Line by line, print the records exactly as they are, dropping the pictures.

======== Source data ========

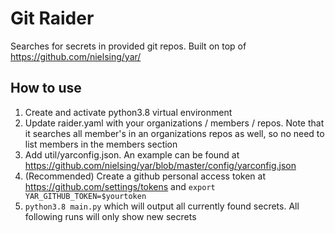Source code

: # Git Raider

Searches for secrets in provided git repos. Built on top of https://github.com/nielsing/yar/

## How to use
1. Create and activate python3.8 virtual environment
2. Update raider.yaml with your organizations / members / repos. Note that it searches all member's in an organizations repos as well, so no need to list members in the members section
3. Add util/yarconfig.json. An example can be found at https://github.com/nielsing/yar/blob/master/config/yarconfig.json
4. (Recommended) Create a github personal access token at https://github.com/settings/tokens and `export YAR_GITHUB_TOKEN=$yourtoken`
5. `python3.8 main.py` which will output all currently found secrets. All following runs will only show new secrets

========

Answer to the problem
Source code

: # Git Raider

Searches for secrets in provided git repos. Built on top of https://github.com/nielsing/yar/

## How to use
1. Create and activate python3.8 virtual environment
2. Update raider.yaml with your organizations / members / repos. Note that it searches all member's in an organizations repos as well, so no need to list members in the members section
3. Add util/yarconfig.json. An example can be found at https://github.com/nielsing/yar/blob/master/config/yarconfig.json
4. (Recommended) Create a github personal access token at https://github.com/settings/tokens and `export YAR_GITHUB_TOKEN=$yourtoken`
5. `python3.8 main.py` which will output all currently found secrets. All following runs will only show new secrets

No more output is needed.